Bias case against boss, hospital

Email|Print|Single Page| Text size + By Jonathan Saltzman
Globe Staff / July 2, 2008

A female neurosurgeon at Brigham and Women's Hospital who is suing the chief of neurosurgery for sex discrimination won a victory this week when a federal court ruled that she need not undergo a medical evaluation to gauge her fitness to stay at the hospital.

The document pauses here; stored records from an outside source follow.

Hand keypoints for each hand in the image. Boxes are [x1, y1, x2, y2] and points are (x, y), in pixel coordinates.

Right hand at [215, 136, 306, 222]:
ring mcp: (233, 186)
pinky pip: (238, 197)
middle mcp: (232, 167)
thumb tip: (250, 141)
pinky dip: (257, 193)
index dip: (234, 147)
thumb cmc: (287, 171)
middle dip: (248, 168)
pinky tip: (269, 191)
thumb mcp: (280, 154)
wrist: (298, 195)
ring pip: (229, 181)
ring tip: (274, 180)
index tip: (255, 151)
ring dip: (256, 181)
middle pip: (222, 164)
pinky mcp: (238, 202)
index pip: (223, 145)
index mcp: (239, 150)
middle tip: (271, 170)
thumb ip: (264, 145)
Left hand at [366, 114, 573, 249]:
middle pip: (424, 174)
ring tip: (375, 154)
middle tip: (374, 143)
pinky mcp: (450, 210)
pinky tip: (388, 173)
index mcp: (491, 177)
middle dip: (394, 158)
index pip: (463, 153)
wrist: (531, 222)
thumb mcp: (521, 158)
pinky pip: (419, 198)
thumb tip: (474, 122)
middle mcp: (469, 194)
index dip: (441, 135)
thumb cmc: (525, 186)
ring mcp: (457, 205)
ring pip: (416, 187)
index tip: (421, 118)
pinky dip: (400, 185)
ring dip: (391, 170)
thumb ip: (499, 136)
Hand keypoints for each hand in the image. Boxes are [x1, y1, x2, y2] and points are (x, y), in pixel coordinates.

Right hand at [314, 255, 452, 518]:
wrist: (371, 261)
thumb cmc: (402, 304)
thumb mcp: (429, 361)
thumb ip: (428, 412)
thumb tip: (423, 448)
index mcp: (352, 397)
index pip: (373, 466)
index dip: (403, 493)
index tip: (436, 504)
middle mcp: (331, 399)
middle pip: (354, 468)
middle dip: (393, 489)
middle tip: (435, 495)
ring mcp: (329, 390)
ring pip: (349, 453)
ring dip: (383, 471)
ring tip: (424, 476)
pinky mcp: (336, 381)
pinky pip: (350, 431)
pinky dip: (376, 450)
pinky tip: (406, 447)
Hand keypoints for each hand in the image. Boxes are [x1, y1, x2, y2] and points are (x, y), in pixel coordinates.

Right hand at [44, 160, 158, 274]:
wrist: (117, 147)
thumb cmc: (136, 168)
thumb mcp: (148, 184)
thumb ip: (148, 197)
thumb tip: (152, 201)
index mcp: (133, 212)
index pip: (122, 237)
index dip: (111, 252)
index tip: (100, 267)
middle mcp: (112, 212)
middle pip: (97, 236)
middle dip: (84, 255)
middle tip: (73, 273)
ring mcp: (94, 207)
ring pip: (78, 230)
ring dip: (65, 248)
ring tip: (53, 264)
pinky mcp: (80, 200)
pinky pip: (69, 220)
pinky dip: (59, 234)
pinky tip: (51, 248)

Dr. Sagun Tuli had argued in court papers that the evaluation ordered by the hospital's credentials committee was "the culmination of years of disparate treatment, discrimination, and retaliation she has experienced" from Dr. Arthur L. Day, the chief of neurosurgery and a physician with a national reputation. She sued him and the hospital in federal court in December.

US District Court Judge Nancy Gertner ruled Monday from the bench that Tuli could make a strong case that "inappropriate animus" played a role in the committee's order last fall that she undergo an evaluation or she probably would not be allowed to practice at Brigham and Women's after April 15.

The committee had cited staff complaints about Tuli as at least part of the rationale for the evaluation. But in granting Tuli's request for a court order to block the evaluation, Gertner said the plaintiff had raised troubling questions about "Dr. Day's role as the source of the information about her 'problems' [and] about Dr. Day's role in permitting, even encouraging, staff mistreatment of her," according to a transcript of the court hearing.

Gertner encouraged Tuli and the defendants to settle the dispute through mediation but tentatively scheduled the trial to start in January.

Tuli's lawyer, Margaret M. Pinkham, said she was aware of no comparable US case in which a federal or state judge had blocked a credentialing committee from taking action concerning a doctor.

"Courts are very unwilling to interfere in the peer-review process," she said, "but this is a very unique case."

In issuing her ruling, Gertner rejected a May 1 recommendation by US Magistrate Judge Robert B. Collings, who said the credentialing committee's required evaluation was reasonable and not discriminatory.

Brigham and Women's said in a statement late yesterday that hospital officials respected Gertner's ruling, but "are disappointed that she apparently has decided not to adopt the recommendation of Judge Collings."

Tuli, who has been at the hospital since 2000, has accused Day in court papers of fostering an "old boys' network" at the hospital. She alleged that Day and the hospital denied her promotions while giving more favorable treatment to male colleagues with less experience.

A sworn statement made by a nurse as part of the lawsuit also alleged that Day routinely referred to female colleagues as girls and downloaded sexually explicit drawings from the Kama Sutra, a traditional Indian guide to sex, onto Tuli's handheld computer.

Day vigorously denied the allegations in a statement issued by the hospital in March and said he was "deeply saddened to hear these falsehoods."